Les priorités du nouveau PIA ensuite.
Si le nouveau PIA confirme et conforte les trois priorités que sont les technologies génériques, la santé et l’économie du vivant, la transition énergétique, deux inflexions importantes sont à relever : l’amplification de l’effort mobilisé pour la transition énergétique, d’une part, et une attention particulière accordée à l’économie de l’innovation, d’autre part. Ces priorités se reflètent dans les thématiques du PIA 2 et les sommes allouées : 3,7 milliards d’euros pour la recherche et l’université – donc l’économie de la connaissance et le capital humain ; 2,3 milliards d’euros pour la transition écologique et énergétique – rénovation thermique des logements, performance énergétique des bâtiments, construction de la ville de demain (c’est dans ce cadre que le Premier ministre a annoncé l’installation du compteur intelligent Linky) ; 1,7 milliard d’euros pour l’innovation industrielle ; 1,5 milliard d’euros pour l’excellence technologique des industries de défense ; 1,3 milliard d’euros pour l’aéronautique et l’espace, 615 millions pour l’économie numérique, 550 millions d’euros pour la jeunesse, la formation et la modernisation de l’Etat dont 150 millions à la formation professionnelle et 400 millions pour la santé.
Les évolutions du PIA, enfin. Après quatre années d’existence, le retour d’expérience est nécessaire : une politique publique efficiente, c’est aussi une politique publique qui s’évalue.
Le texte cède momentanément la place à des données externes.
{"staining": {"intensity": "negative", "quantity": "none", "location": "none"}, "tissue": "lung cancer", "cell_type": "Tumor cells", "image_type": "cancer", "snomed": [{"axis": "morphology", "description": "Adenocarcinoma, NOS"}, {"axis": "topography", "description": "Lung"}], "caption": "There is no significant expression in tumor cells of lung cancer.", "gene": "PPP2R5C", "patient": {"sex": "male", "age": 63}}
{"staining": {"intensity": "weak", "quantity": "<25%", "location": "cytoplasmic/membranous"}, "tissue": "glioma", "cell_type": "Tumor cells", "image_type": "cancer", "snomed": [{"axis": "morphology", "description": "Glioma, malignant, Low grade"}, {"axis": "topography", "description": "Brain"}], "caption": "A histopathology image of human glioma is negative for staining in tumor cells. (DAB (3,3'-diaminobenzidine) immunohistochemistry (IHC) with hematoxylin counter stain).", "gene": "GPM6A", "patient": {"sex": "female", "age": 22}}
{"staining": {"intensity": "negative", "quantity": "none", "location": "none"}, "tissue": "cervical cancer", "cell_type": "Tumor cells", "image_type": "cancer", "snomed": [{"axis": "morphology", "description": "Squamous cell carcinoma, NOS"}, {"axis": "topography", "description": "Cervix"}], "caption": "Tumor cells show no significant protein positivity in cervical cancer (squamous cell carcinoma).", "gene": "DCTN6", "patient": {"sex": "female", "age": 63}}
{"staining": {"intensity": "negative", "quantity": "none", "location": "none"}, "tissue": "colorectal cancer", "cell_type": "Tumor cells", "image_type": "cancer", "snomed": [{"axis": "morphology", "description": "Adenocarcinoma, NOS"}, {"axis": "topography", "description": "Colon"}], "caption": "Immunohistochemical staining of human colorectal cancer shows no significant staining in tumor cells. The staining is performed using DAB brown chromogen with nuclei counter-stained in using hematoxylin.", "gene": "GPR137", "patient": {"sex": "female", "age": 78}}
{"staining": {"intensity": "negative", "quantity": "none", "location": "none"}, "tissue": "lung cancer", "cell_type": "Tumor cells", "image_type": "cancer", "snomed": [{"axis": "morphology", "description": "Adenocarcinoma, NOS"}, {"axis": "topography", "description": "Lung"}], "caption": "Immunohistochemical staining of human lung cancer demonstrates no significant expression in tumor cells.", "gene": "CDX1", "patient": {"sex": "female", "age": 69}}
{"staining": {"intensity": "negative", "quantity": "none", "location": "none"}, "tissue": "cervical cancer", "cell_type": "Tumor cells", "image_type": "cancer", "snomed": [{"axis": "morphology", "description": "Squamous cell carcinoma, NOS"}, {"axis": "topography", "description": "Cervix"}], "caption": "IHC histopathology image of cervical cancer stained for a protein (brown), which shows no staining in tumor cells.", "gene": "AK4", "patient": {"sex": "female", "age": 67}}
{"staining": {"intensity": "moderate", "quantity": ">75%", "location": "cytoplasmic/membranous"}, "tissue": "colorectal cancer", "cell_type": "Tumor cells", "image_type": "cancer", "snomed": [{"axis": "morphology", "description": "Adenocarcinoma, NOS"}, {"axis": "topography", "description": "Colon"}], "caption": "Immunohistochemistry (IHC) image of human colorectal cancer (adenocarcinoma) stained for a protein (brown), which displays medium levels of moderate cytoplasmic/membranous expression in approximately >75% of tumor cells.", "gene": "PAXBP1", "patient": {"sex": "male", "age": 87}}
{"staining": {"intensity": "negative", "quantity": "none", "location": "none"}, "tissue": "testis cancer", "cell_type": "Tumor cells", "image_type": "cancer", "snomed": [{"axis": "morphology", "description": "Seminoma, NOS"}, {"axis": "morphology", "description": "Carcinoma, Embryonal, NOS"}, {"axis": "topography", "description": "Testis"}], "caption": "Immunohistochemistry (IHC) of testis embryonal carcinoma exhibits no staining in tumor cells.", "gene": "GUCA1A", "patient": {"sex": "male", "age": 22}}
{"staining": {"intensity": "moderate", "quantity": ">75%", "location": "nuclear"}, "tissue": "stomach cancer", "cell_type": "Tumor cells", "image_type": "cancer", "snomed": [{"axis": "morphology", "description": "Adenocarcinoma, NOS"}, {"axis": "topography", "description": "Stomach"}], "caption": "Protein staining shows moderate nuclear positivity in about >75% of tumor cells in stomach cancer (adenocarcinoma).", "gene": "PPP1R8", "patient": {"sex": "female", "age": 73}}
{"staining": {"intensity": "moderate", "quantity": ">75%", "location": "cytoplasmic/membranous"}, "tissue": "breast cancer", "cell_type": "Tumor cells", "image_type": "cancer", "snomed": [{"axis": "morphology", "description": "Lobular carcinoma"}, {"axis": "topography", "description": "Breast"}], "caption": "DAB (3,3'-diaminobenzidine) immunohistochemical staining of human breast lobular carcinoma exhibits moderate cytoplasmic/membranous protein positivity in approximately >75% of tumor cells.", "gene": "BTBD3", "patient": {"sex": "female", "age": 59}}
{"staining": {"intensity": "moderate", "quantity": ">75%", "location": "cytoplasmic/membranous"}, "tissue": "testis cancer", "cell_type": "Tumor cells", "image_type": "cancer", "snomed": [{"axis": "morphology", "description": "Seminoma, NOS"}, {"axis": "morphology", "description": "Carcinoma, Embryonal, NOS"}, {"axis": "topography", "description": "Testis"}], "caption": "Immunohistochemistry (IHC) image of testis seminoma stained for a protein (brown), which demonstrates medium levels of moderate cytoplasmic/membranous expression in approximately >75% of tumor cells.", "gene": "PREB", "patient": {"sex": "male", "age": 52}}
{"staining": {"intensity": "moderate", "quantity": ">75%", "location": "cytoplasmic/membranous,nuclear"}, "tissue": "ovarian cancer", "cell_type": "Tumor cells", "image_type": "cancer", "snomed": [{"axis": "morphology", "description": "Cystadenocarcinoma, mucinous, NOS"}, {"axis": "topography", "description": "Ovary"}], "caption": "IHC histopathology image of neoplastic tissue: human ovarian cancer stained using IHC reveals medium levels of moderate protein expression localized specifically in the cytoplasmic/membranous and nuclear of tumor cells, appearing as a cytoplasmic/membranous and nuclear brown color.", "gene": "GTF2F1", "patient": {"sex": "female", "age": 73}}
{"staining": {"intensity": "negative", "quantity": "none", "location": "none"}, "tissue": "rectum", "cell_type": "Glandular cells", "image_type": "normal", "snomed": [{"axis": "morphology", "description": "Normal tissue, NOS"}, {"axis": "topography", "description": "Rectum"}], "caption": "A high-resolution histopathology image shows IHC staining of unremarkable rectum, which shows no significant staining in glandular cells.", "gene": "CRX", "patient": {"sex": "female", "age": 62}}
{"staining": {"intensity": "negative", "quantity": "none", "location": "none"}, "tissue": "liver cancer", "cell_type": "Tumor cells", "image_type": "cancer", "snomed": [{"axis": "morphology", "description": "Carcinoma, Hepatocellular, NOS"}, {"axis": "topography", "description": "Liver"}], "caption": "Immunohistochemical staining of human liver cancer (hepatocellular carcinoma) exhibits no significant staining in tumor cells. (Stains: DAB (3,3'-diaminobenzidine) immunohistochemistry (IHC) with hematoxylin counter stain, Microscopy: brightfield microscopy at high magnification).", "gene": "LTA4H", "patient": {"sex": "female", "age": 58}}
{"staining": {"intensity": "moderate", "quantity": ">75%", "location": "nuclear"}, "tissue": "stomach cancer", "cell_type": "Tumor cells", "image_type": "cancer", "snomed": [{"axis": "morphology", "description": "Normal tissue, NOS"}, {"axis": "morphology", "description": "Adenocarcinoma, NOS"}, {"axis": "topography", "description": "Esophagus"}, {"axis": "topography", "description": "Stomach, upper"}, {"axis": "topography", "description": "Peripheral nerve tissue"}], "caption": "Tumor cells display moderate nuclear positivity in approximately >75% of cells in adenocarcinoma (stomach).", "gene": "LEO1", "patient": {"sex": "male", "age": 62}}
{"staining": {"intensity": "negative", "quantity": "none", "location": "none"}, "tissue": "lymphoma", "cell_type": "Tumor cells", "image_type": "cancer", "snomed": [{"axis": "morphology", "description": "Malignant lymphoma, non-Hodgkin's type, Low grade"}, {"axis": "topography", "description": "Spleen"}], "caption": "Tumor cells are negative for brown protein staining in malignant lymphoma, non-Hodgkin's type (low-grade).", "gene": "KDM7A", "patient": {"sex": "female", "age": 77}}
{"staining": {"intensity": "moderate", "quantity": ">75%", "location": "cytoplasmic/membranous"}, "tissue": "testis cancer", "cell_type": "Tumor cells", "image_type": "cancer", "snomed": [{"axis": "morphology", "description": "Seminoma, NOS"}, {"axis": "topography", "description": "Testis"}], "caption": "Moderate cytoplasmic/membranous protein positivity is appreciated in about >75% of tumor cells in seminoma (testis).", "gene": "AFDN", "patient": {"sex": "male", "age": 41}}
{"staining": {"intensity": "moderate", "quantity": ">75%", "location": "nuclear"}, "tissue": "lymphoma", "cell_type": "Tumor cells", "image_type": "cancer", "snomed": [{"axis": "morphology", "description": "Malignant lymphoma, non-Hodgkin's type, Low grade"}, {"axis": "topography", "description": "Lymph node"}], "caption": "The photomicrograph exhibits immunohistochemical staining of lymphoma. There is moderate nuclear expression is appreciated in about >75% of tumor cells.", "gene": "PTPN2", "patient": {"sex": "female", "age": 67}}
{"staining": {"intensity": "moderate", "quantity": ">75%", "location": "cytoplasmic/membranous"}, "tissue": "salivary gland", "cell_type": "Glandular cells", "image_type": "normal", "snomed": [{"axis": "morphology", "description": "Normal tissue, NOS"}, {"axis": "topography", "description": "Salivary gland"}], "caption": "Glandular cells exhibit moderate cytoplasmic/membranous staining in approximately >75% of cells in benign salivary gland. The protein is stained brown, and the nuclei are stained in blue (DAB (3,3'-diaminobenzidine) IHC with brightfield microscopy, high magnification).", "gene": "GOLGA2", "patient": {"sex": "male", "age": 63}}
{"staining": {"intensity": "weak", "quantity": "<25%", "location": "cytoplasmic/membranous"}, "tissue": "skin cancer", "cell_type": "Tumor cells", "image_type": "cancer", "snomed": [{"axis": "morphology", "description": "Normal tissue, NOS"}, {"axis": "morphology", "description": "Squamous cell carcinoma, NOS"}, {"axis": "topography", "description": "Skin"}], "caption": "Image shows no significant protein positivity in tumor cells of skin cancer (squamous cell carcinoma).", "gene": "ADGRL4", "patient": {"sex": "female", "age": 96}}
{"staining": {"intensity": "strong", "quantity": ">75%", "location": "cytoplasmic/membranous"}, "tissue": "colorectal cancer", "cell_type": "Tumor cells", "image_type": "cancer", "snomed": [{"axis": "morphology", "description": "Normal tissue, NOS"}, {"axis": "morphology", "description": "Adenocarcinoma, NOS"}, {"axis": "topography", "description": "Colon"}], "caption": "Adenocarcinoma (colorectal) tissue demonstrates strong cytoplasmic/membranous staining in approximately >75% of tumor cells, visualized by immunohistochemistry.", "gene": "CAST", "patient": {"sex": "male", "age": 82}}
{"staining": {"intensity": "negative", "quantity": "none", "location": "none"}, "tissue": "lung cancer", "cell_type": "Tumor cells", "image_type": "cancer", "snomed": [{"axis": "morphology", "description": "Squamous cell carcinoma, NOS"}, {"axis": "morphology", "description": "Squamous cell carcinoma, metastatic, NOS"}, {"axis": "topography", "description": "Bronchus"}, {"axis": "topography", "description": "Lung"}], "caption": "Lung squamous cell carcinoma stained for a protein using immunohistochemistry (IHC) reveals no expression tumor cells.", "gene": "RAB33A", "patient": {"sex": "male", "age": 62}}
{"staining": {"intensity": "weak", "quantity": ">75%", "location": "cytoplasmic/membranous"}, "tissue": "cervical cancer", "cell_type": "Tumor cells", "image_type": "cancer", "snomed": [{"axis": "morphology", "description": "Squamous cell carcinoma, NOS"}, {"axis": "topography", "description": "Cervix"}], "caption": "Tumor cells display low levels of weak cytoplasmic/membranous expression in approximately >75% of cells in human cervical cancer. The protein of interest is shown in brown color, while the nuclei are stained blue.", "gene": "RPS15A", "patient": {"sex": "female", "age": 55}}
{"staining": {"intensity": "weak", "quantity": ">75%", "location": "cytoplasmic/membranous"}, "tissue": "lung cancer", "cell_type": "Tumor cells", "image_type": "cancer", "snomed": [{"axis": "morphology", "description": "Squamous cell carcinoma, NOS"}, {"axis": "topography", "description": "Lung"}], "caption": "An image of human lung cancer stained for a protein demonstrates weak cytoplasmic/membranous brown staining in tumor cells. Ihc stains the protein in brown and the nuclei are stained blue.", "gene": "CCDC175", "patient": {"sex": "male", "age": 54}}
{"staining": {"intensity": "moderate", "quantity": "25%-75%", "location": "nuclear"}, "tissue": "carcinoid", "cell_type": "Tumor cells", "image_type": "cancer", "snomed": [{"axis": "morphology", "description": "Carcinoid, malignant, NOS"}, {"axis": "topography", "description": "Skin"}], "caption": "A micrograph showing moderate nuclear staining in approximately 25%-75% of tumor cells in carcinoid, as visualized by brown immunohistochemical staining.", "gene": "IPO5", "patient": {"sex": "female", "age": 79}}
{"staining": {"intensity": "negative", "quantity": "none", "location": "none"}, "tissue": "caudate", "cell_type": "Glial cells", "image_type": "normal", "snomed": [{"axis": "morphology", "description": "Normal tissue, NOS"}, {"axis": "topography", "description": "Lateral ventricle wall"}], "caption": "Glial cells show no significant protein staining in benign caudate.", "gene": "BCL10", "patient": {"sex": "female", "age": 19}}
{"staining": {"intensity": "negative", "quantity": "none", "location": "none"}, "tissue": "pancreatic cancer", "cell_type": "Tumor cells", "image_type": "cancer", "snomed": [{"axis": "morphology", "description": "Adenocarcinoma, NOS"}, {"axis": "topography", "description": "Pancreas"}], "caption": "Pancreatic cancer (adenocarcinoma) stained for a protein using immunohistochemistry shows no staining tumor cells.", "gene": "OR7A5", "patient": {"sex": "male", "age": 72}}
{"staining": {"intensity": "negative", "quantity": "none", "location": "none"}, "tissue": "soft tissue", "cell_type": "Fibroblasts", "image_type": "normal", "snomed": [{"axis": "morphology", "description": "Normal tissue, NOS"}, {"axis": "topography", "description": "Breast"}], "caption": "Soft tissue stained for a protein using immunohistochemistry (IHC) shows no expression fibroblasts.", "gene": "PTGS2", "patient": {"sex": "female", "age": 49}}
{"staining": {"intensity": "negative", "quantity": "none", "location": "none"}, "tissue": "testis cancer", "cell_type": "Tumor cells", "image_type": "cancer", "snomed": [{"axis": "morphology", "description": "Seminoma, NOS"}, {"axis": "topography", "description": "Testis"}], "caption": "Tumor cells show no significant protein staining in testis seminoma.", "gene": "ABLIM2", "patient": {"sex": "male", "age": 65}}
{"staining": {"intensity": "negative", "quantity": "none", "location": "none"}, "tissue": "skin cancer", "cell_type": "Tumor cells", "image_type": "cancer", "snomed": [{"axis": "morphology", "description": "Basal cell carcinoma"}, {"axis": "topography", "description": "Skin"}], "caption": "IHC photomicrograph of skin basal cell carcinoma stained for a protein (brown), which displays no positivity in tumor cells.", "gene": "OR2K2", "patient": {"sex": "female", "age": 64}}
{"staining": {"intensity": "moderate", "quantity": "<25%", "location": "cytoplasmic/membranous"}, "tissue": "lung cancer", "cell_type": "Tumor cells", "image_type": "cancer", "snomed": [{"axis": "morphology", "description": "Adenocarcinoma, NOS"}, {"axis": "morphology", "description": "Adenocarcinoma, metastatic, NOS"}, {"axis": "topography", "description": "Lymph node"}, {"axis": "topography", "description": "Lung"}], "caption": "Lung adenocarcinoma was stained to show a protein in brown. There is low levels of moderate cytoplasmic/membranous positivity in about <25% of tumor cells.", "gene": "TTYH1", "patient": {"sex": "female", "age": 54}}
Avant tout, il y a la volonté de simplifier, d’accélérer, voire de supprimer certaines procédures, pour plus d’efficacité et des délais de paiement réduits ;mais aussi – ce fut décidé dès le début de cette année – de concentrer davantage l’effort sur l’aval afin d’accompagner l’innovation jusqu’à la phase marché. Autre donnée majeure, c’est une condition de notre crédibilité et de notre souveraineté, la cohérence avec l’objectif de rétablissement des comptes publics, ce que traduit le choix des instruments financiers utilisés – je suis certain que le Ministre de l’Economie et des Finances y reviendra précisément. S’ajoute un enjeu d’amélioration supplémentaire, décisive à mes yeux et confortée par l’expérience d’élu local : la nécessité de toujours mieux associer les PME aux programmes du PIA. Enfin, il faut noter le respect désormais, pour la majorité des projets du PIA 2, des critères d’éco-conditionnalité.
Mesdames et Messieurs, le nouveau PIA est une initiative majeure de la stratégie d’investissement productif de la nation. L’expliquer, l’évaluer, le déployer avec les entreprises, dans les territoires, pour l’emploi, en vue de préparer l’avenir est donc un enjeu décisif, un enjeu d’intérêt général qui mérite la mobilisation de toutes les énergies. Je vous remercie.